Samuel Scheidt an Rektor Christian Gueinzius - III - vom
2. April 1630 (Auszug)
1. Es hat der Herr Rector gestern mir durch den Herrn Cantor
Matthias sagen lassen, daß ihm führneme Leute berichtet,
weil ich itso die Osterfeiertag keine musicam angestellet, were
der Herr Rector schuldig daran, weil er die Schüler mir
nicht wollte folgen lassen, wenn ich sie begerete.

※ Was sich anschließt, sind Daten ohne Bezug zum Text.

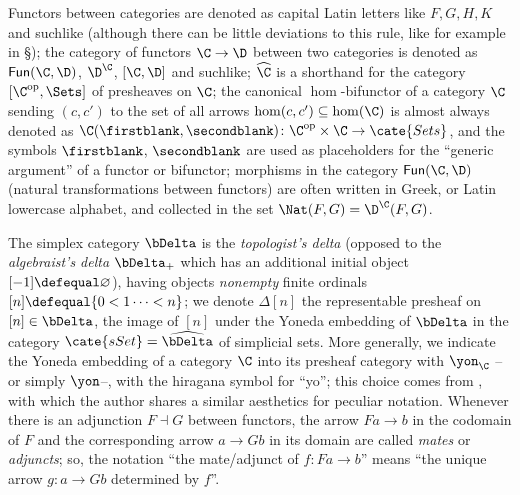 Functors between categories are denoted as capital Latin letters like $F,G,H,K$ and suchlike (although there can be little deviations to this rule, like for example in \S{}); the category of functors $\C\to \D$ between two categories is denoted as $\textsf{Fun}(\C,\D)$, $\D^{\C}$, $[\C,\D]$ and suchlike; $\widehat{\C}$ is a shorthand for the category $[\C^\text{op},\Sets]$ of presheaves on $\C$; the canonical $\hom$\hyp{}bifunctor of a category $\C$ sending $(c,c')$ to the set of all arrows $\hom(c,c')\subseteq\hom(\C)$ is almost always denoted as $\C(\firstblank,\secondblank)\colon \C^\text{op}\times\C\to\cate{Sets}$, and the symbols $\firstblank$, $\secondblank$ are used as placeholders for the ``generic argument'' of a functor or bifunctor; morphisms in the category $\textsf{Fun}(\C,\D)$ (\ie natural transformations between functors) are often written in Greek, or Latin lowercase alphabet, and collected in the set $\Nat(F,G) = \D^{\C}(F,G)$. 

The simplex category $\bDelta$ is the \emph{topologist's delta} (opposed to the \emph{algebraist's delta} $\bDelta_+$ which has an additional initial object $[-1]\defequal \varnothing$), having objects \emph{nonempty} finite ordinals $[n]\defequal\{0<1\dots<n\}$; we denote $\Delta[n]$ the representable presheaf on $[n]\in\bDelta$, \ie the image of $[n]$ under the Yoneda embedding of $\bDelta$ in the category $\cate{sSet} = \widehat{\bDelta}$ of simplicial sets. More generally, we indicate the Yoneda embedding of a category $\C$ into its presheaf category with $\yon_\C$ --or simply $\yon$--, \ie with the hiragana symbol for ``yo''; this choice comes from \cite{Libland2015}, with which the author shares a similar aesthetics for peculiar notation. Whenever there is an adjunction $F\dashv G$ between functors, the arrow $Fa\to b$ in the codomain of $F$ and the corresponding arrow $a\to Gb$ in its domain are called \emph{mates} or \emph{adjuncts}; so, the notation ``the mate/adjunct of $f\colon Fa\to b$'' means ``the unique arrow $g\colon a\to Gb$ determined by $f$''.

2. Were dem Herrn Rector die Cantorei befohlen und nicht mir,
ich müßte ihn ernstlich ansprechen, wenn was musicieren
wollte. Alsdann weren sie schuldig mir zu pariren, sonsten
garth nicht. Denn sie nicht der Music halber nach Hall kömmen,
sondern etwas zu studieren und lernen, denn bei mir würden
sie wenig lernen.
Darauf frage ich den Herrn Rector: Wenn ein armer Schüler
nach Halla kommet und etwas studirn und lernen will, ist es billich
und recht, sich bei ihm anzugeben. Wenn aber einer in
die Cantorei will, und diese Partecken und Almosen für die
Türen bei den Leuten sammeln, so muß er sich bei dem
Director der Musik angeben, auf daß derselbe höre
und ihn
examinire, was er singen kann, ob er perfect oder unperfect ist,
ob er auch eine gute reine Stimme habe und nicht wie itso in
der Cantorei, welche Ochsen-, Schaaf-, und
Kälberplökende Stimmen, auch Pflaumen in den Mäulern
haben, daß man weder Wort noch Weise verstehen, ja noch
darzu unterziehen, daß man alsbald die Ohren zustopfen
und aus
der Kirchen lauffen. Wenn denn der Director befindet, daß
er dügtig, denselben in die Cantorei nehme, und nicht der
Rector, denn er die Music nicht verrichtet. Und wenn der Director
einen Saalbader einleget, nicht der Rector den Spott darvon hat,
sondern der das Directorium der Music hat; ... Daß sie
auch von mir nichts lernen können, kein paar lateinische
Wort,
gleube ich auch wohl; aber das können sie lernen, daß
sie reine lernen singen ihre Semitonia und ihre Intervallen,
allerlei Manier von der 6 Major und Minor, und Quinta Major und
Minor etc. zu unterscheiden, welche mir der vorige praefectus
Tittel und großen Dank gewußt ... Es wird uns die
Obrigkeit wohl scheiden! Ehe ich diese Schande und Spott haben
wollte, daß er das Commendat haben sollte, wollte ich lieber
ein Schinder oder Büttel sein. Denn mein ehrlicher Nam mir
lieber ist als Silber und Gold, und will meinen Kindern
solchen Namen nicht lassen, daß mir ein Rector Scholae
commendiret habe! Vale.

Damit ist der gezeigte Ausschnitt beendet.